Since implementing the UDS SDES flowsheet in June 2015, we have now aggregated data from 2,210 UDS at our institution. Overall, review of data consistently shows that less than 5% of all cells or data entry points are missing. This high data accrual rate is achieved by the physician performing the UDS without the need for research assistants or any manual copying of the data, which could lead to errors.
Quality improvement is one way to harness the power of SDES in the care of complex patients and can be implemented via the “plan-do-study-act” (PDSA) approach. 3 An example of the ease with which collected data can be used for patient safety review or quality improvement is illustrated in figure 2, which shows the end storage pressures obtained from each study over the last 6 months. By organizing the studies in this way, a cutoff can be determined above which all patient charts can be reviewed to see if followup has been consistent and management changes implemented. Patients with missed followup visits can be reached out to and called so that these high risk patients are not lost for months or years.

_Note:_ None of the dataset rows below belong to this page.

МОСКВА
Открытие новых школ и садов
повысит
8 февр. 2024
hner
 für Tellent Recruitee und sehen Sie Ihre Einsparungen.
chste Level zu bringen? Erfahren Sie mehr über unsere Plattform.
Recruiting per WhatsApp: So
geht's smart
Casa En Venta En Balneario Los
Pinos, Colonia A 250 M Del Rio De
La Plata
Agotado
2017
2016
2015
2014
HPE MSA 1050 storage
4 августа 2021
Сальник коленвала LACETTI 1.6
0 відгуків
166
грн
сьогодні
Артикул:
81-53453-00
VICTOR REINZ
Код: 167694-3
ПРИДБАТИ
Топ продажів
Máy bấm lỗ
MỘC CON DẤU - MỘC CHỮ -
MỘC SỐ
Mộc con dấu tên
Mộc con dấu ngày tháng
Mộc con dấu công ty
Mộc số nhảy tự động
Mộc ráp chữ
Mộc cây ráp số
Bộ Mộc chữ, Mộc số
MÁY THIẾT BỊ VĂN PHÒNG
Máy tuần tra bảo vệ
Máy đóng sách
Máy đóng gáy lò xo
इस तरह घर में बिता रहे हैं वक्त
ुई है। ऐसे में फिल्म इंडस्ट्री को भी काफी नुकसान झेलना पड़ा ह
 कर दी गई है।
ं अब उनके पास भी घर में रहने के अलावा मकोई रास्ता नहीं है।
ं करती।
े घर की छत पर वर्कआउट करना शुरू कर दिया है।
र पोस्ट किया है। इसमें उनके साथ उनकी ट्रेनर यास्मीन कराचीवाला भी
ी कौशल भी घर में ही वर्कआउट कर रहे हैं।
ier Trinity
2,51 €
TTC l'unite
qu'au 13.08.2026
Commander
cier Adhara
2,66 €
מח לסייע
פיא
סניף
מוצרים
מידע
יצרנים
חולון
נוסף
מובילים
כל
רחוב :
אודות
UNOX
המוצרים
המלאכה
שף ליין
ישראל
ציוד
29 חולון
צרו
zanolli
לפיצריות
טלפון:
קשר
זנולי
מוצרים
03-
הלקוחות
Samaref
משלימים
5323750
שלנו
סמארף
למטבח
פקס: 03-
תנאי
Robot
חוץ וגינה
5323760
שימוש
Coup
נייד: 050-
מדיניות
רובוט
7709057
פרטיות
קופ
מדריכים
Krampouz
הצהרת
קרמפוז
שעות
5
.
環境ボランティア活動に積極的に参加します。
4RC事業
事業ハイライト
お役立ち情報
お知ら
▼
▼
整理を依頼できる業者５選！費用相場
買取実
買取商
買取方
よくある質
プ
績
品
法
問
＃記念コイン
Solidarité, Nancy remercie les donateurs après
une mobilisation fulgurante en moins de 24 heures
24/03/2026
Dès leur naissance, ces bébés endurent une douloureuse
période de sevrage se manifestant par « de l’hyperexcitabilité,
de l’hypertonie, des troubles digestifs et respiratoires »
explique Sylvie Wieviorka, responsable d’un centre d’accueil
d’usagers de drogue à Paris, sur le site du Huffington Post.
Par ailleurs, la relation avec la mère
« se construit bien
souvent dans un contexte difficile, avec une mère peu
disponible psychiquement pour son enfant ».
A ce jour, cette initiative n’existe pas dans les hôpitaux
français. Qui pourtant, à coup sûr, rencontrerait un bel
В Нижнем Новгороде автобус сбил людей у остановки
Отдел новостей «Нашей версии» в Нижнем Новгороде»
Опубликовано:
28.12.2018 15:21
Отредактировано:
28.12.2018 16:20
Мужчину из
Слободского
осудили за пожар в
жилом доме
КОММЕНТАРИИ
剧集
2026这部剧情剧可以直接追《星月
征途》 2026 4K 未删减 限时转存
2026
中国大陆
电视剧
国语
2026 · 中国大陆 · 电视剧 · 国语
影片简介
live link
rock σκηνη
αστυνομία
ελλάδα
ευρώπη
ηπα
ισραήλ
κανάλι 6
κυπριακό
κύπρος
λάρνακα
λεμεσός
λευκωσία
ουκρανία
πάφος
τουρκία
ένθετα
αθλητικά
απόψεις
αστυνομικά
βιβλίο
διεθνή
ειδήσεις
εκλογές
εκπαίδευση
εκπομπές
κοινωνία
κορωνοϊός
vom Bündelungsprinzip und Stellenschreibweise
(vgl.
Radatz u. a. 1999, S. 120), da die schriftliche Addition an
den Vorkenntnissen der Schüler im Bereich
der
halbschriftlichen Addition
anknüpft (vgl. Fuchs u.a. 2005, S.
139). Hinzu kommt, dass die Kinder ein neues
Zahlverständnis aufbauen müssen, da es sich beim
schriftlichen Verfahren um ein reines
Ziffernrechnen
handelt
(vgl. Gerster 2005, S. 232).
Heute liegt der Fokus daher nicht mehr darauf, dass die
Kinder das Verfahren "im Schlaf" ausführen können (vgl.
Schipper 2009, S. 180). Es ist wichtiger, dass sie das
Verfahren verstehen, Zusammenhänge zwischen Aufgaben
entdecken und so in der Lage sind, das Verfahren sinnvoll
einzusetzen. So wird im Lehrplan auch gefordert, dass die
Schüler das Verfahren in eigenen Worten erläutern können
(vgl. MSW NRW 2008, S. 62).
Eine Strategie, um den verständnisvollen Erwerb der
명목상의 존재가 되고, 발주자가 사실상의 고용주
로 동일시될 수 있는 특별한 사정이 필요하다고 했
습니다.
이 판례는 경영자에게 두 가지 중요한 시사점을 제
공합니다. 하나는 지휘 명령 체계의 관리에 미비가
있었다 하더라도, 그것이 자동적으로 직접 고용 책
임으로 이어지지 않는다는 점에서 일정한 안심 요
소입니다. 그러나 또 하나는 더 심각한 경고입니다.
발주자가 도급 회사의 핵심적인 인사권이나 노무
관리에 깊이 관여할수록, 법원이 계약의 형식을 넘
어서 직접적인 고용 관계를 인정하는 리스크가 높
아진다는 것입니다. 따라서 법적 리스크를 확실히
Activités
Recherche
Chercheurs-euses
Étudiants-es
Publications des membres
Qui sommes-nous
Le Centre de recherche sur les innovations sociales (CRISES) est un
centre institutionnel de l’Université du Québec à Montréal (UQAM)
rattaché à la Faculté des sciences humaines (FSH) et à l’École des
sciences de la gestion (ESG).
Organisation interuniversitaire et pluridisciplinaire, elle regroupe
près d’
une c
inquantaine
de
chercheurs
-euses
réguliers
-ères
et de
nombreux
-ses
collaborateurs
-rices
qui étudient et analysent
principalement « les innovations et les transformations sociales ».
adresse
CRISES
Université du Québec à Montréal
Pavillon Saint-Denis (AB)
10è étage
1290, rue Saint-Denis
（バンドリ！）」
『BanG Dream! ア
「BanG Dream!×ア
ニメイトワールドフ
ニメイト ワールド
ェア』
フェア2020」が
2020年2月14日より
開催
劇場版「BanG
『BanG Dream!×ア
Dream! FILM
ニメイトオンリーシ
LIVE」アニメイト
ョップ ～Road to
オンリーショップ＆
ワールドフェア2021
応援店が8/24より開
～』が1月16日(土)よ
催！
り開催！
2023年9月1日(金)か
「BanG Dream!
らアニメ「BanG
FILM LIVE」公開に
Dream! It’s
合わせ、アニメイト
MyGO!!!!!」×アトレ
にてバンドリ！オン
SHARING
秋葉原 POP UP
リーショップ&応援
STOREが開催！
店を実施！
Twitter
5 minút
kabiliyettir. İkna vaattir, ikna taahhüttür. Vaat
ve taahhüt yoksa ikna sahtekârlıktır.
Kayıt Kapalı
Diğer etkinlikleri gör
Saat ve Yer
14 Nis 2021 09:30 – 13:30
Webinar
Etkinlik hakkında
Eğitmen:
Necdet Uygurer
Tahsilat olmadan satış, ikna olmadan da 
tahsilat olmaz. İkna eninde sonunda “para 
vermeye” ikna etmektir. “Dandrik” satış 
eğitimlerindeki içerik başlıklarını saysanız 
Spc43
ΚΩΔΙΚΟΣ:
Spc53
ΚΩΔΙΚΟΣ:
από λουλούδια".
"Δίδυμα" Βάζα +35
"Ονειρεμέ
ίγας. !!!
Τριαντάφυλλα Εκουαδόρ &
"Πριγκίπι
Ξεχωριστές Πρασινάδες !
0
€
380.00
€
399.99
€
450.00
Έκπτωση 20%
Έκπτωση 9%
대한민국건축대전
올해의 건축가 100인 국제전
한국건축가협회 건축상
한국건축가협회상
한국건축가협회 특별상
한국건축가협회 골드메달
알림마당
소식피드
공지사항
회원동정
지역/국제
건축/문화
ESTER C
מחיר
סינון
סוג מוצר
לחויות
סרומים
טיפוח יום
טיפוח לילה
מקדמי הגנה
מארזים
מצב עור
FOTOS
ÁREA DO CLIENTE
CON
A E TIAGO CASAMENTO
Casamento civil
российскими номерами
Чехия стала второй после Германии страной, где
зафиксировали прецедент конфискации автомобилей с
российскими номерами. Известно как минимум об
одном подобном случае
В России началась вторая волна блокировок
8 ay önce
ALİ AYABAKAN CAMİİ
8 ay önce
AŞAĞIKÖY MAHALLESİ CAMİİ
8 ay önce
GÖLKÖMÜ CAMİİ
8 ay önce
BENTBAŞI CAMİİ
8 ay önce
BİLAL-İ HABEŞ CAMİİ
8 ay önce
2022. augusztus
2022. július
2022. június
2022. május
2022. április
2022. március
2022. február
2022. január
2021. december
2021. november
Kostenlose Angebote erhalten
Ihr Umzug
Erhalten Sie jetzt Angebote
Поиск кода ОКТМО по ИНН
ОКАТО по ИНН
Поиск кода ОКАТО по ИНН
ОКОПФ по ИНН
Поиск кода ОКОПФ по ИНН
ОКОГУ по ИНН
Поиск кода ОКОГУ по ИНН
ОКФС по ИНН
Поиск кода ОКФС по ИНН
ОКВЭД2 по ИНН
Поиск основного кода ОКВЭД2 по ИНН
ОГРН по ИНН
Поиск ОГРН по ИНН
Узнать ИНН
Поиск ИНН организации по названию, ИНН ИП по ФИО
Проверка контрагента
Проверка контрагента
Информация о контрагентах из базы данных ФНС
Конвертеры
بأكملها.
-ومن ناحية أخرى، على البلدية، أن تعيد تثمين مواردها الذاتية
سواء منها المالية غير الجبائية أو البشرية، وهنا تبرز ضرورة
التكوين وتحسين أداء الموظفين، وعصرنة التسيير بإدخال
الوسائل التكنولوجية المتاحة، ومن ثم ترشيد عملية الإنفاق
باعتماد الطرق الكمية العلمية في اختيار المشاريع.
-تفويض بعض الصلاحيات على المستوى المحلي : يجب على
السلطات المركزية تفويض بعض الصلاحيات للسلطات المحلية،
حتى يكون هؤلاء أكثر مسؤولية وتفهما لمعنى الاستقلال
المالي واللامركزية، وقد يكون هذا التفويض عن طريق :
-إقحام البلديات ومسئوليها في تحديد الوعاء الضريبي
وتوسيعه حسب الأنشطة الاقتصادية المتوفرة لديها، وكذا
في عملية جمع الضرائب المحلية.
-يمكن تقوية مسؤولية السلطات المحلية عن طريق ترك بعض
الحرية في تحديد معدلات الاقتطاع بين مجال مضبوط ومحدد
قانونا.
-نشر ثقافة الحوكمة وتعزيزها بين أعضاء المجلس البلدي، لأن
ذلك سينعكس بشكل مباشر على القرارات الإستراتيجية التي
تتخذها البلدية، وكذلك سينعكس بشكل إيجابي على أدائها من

While our pilot use of SDES in the EHR focused on UDS, SDES flowsheets can also be implemented for other office or operating room procedures. Our colleagues have designed flowsheets and are using them in our division for hypospadias diagnoses both in clinic notes to standardize measurements and preoperative and postoperative findings. Additionally, SDES flowsheets can be used within operative notes to standardize data collection and facilitate recording of information for patient safety and research purposes. The near universal use of the EHR allows for the possibility of multi-institutional sharing of SDES flowsheets and aggregation of data across centers for quality improvement and research purposes. While SDES flowsheets take buy-in from providers, minimization of provider resistance can be accomplished by creating SDES that are easy to use without increasing time burden or interrupting clinical workflow.
- Bush RA, Kuelbs C, Ryu J et al: Structured data entry in the electronic medical record: perspectives of pediatric specialty physicians and surgeons. J Med Syst 2017; 41: 75.
- Van Batavia JP, Weiss DA, Long CJ et al: Using structured data entry systems in the electronic medical record to collect clinical data for quality and research: can we efficiently serve multiple needs for complex patients with spina bifida? J Pediatr Rehabil Med 2018; 11: 303.
- Leis JA and Shojania KG: A primer on PDSA: executing plan-do-study-act cycles in practice, not just in name. BMJ Qual Saf 2017; 26: 572.